The question which came before Justice Hasluck was whether this fact scenario gave rise to a duty of care not only to Mrs AAA but also to Mr AAA. Justice Hasluck found that it did not - there was nothing in the contractual relationship comprising the retainer which obliged BBB to give consideration to the position of Mr AAA. Justice Hasluck said that the duty owed by BBB to Mrs AAA "cannot readily be regarded as coincidental with duties owed to the plaintiff of the kind contended".

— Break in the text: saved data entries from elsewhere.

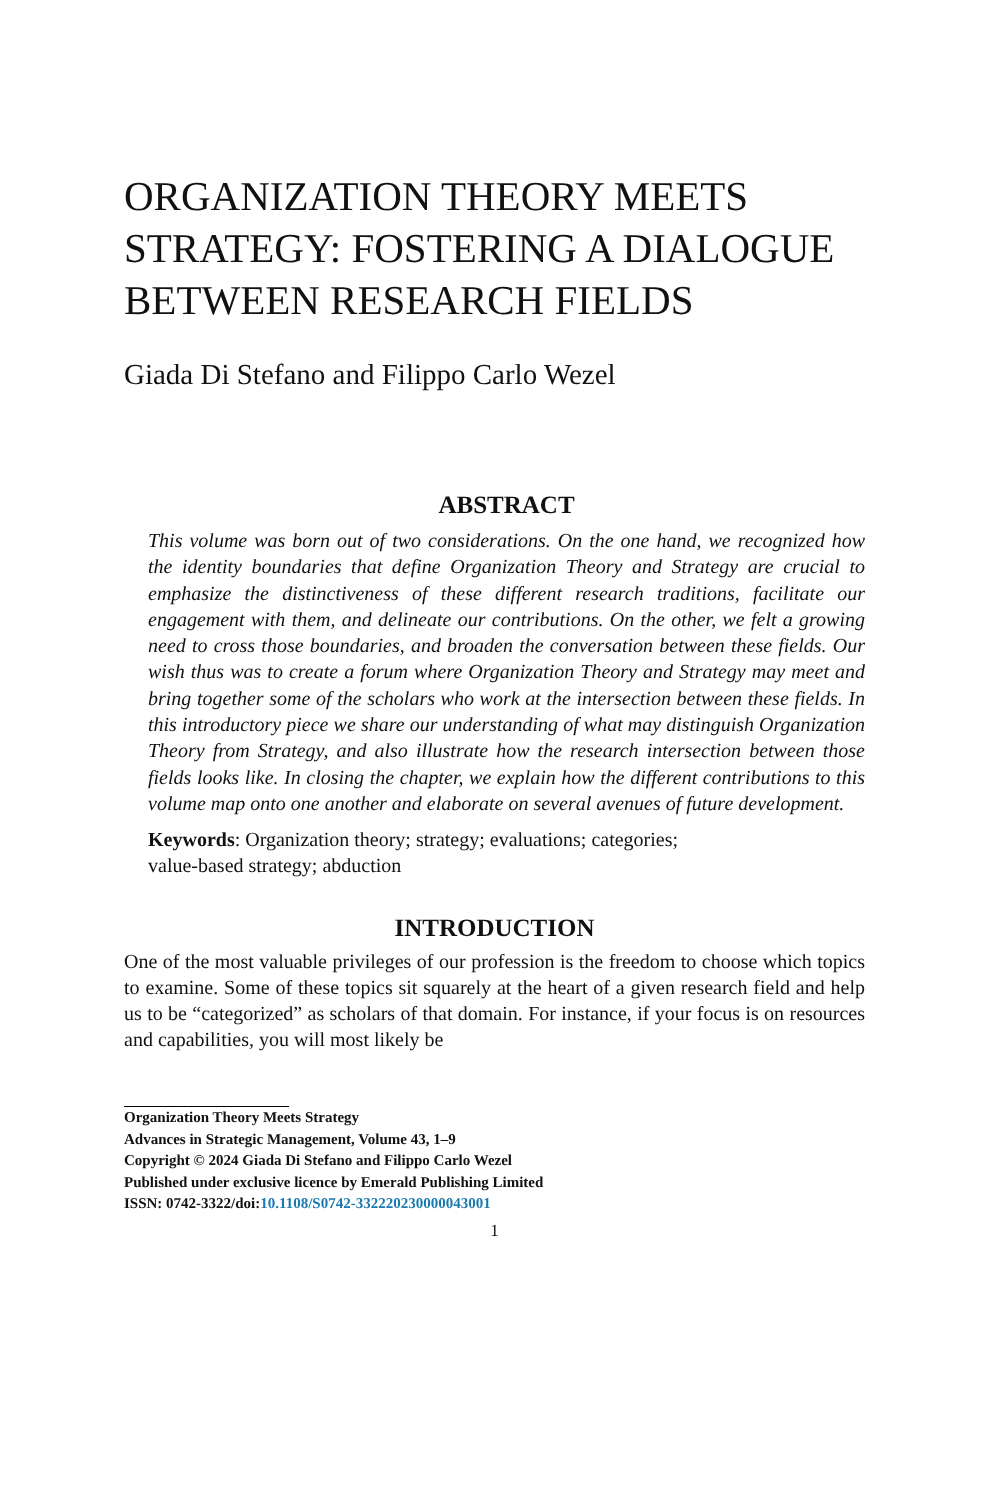ORGANIZATION THEORY MEETS STRATEGY: FOSTERING A DIALOGUE BETWEEN RESEARCH FIELDS
Giada Di Stefano and Filippo Carlo Wezel
ABSTRACT
This volume was born out of two considerations. On the one hand, we recognized how the identity boundaries that define Organization Theory and Strategy are crucial to emphasize the distinctiveness of these different research traditions, facilitate our engagement with them, and delineate our contributions. On the other, we felt a growing need to cross those boundaries, and broaden the conversation between these fields. Our wish thus was to create a forum where Organization Theory and Strategy may meet and bring together some of the scholars who work at the intersection between these fields. In this introductory piece we share our understanding of what may distinguish Organization Theory from Strategy, and also illustrate how the research intersection between those fields looks like. In closing the chapter, we explain how the different contributions to this volume map onto one another and elaborate on several avenues of future development.
Keywords: Organization theory; strategy; evaluations; categories;
value-based strategy; abduction
INTRODUCTION
One of the most valuable privileges of our profession is the freedom to choose which topics to examine. Some of these topics sit squarely at the heart of a given research field and help us to be “categorized” as scholars of that domain. For instance, if your focus is on resources and capabilities, you will most likely be
Organization Theory Meets Strategy
Advances in Strategic Management, Volume 43, 1–9
Copyright © 2024 Giada Di Stefano and Filippo Carlo Wezel
Published under exclusive licence by Emerald Publishing Limited
ISSN: 0742-3322/doi:10.1108/S0742-332220230000043001
1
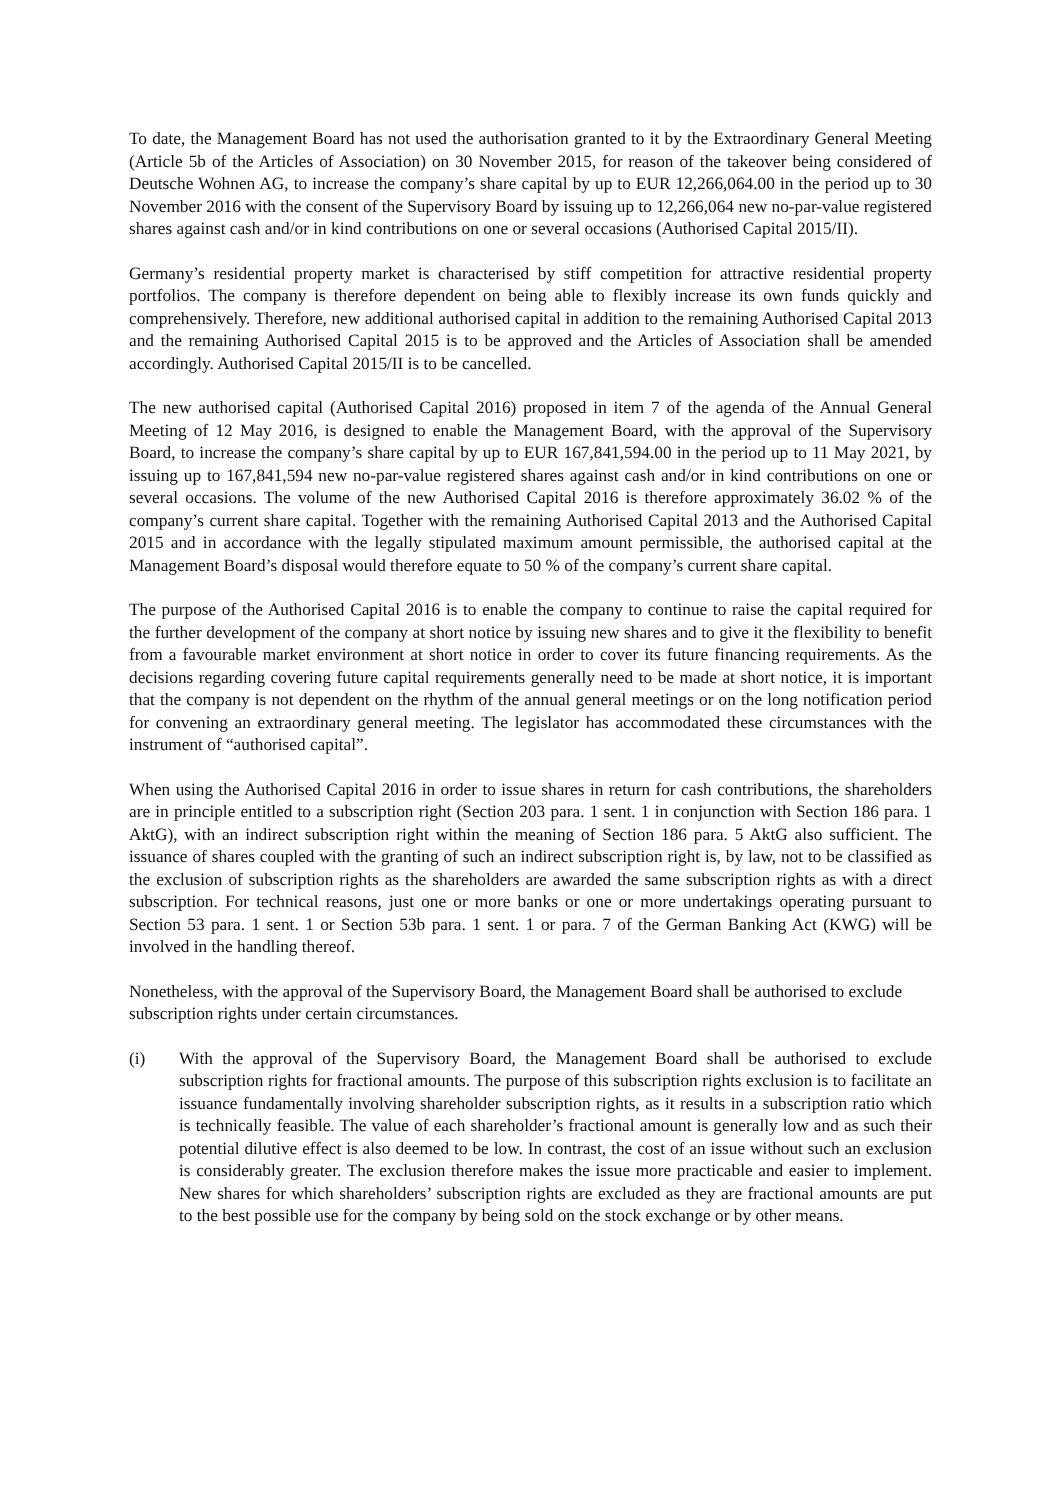To date, the Management Board has not used the authorisation granted to it by the Extraordinary General Meeting (Article 5b of the Articles of Association) on 30 November 2015, for reason of the takeover being considered of Deutsche Wohnen AG, to increase the company’s share capital by up to EUR 12,266,064.00 in the period up to 30 November 2016 with the consent of the Supervisory Board by issuing up to 12,266,064 new no-par-value registered shares against cash and/or in kind contributions on one or several occasions (Authorised Capital 2015/II).
Germany’s residential property market is characterised by stiff competition for attractive residential property portfolios. The company is therefore dependent on being able to flexibly increase its own funds quickly and comprehensively. Therefore, new additional authorised capital in addition to the remaining Authorised Capital 2013 and the remaining Authorised Capital 2015 is to be approved and the Articles of Association shall be amended accordingly. Authorised Capital 2015/II is to be cancelled.
The new authorised capital (Authorised Capital 2016) proposed in item 7 of the agenda of the Annual General Meeting of 12 May 2016, is designed to enable the Management Board, with the approval of the Supervisory Board, to increase the company’s share capital by up to EUR 167,841,594.00 in the period up to 11 May 2021, by issuing up to 167,841,594 new no-par-value registered shares against cash and/or in kind contributions on one or several occasions. The volume of the new Authorised Capital 2016 is therefore approximately 36.02 % of the company’s current share capital. Together with the remaining Authorised Capital 2013 and the Authorised Capital 2015 and in accordance with the legally stipulated maximum amount permissible, the authorised capital at the Management Board’s disposal would therefore equate to 50 % of the company’s current share capital.
The purpose of the Authorised Capital 2016 is to enable the company to continue to raise the capital required for the further development of the company at short notice by issuing new shares and to give it the flexibility to benefit from a favourable market environment at short notice in order to cover its future financing requirements. As the decisions regarding covering future capital requirements generally need to be made at short notice, it is important that the company is not dependent on the rhythm of the annual general meetings or on the long notification period for convening an extraordinary general meeting. The legislator has accommodated these circumstances with the instrument of “authorised capital”.
When using the Authorised Capital 2016 in order to issue shares in return for cash contributions, the shareholders are in principle entitled to a subscription right (Section 203 para. 1 sent. 1 in conjunction with Section 186 para. 1 AktG), with an indirect subscription right within the meaning of Section 186 para. 5 AktG also sufficient. The issuance of shares coupled with the granting of such an indirect subscription right is, by law, not to be classified as the exclusion of subscription rights as the shareholders are awarded the same subscription rights as with a direct subscription. For technical reasons, just one or more banks or one or more undertakings operating pursuant to Section 53 para. 1 sent. 1 or Section 53b para. 1 sent. 1 or para. 7 of the German Banking Act (KWG) will be involved in the handling thereof.
Nonetheless, with the approval of the Supervisory Board, the Management Board shall be authorised to exclude subscription rights under certain circumstances.
(i) With the approval of the Supervisory Board, the Management Board shall be authorised to exclude subscription rights for fractional amounts. The purpose of this subscription rights exclusion is to facilitate an issuance fundamentally involving shareholder subscription rights, as it results in a subscription ratio which is technically feasible. The value of each shareholder’s fractional amount is generally low and as such their potential dilutive effect is also deemed to be low. In contrast, the cost of an issue without such an exclusion is considerably greater. The exclusion therefore makes the issue more practicable and easier to implement. New shares for which shareholders’ subscription rights are excluded as they are fractional amounts are put to the best possible use for the company by being sold on the stock exchange or by other means.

Generally speaking, a doctor does not owe a duty of care to third parties. The courts have however recognised that in specific situations a doctor might, with lawful excuse, disclose his patient's health information to third parties or the public at large. Sexually transmitted diseases might arguably be one such exceptional category.
In the words of Justice Hasluck in AAA v BBB, "A medical practitioner treating a patient in respect of a sexually transmitted disease might conceivably be liable to a sexual partner of the patient if such a person is foreseeably at risk of injury but that would be because there is no conflict between the duty owed to the patient and the obligation to the person at risk".